── Provided data ──

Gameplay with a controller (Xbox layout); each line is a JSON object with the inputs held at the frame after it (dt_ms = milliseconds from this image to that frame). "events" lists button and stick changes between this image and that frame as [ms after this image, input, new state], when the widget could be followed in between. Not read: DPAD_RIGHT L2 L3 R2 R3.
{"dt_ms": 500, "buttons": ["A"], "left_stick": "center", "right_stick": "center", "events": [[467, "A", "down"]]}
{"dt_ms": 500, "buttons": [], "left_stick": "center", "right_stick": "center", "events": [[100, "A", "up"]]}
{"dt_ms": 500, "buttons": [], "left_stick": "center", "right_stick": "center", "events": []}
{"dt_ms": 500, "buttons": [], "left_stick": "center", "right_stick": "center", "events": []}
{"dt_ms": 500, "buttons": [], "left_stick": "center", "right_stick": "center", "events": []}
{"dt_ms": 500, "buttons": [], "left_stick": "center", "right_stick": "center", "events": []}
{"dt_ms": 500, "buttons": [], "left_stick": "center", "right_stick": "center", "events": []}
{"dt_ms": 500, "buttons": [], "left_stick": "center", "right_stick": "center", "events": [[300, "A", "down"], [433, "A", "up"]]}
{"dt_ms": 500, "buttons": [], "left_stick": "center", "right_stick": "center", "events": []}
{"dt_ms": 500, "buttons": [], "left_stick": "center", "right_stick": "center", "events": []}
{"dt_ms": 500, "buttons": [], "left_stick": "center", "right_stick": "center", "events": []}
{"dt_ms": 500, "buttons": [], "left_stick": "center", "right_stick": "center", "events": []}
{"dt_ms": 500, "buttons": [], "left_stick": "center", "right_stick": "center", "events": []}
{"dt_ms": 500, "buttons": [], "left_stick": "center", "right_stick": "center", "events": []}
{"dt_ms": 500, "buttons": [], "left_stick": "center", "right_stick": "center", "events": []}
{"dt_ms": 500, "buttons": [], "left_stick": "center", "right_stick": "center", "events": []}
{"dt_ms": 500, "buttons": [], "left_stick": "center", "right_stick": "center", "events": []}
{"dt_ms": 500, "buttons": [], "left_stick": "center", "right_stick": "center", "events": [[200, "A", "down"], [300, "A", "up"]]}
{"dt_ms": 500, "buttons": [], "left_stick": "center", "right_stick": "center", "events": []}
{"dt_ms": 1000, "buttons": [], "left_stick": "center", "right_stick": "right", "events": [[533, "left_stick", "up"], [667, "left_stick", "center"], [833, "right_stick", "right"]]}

───

Exercise brief
Search the data for "down" and list every line in which it occurs.

Response for this exercise
{"dt_ms": 500, "buttons": ["A"], "left_stick": "center", "right_stick": "center", "events": [[467, "A", "down"]]}
{"dt_ms": 500, "buttons": [], "left_stick": "center", "right_stick": "center", "events": [[300, "A", "down"], [433, "A", "up"]]}
{"dt_ms": 500, "buttons": [], "left_stick": "center", "right_stick": "center", "events": [[200, "A", "down"], [300, "A", "up"]]}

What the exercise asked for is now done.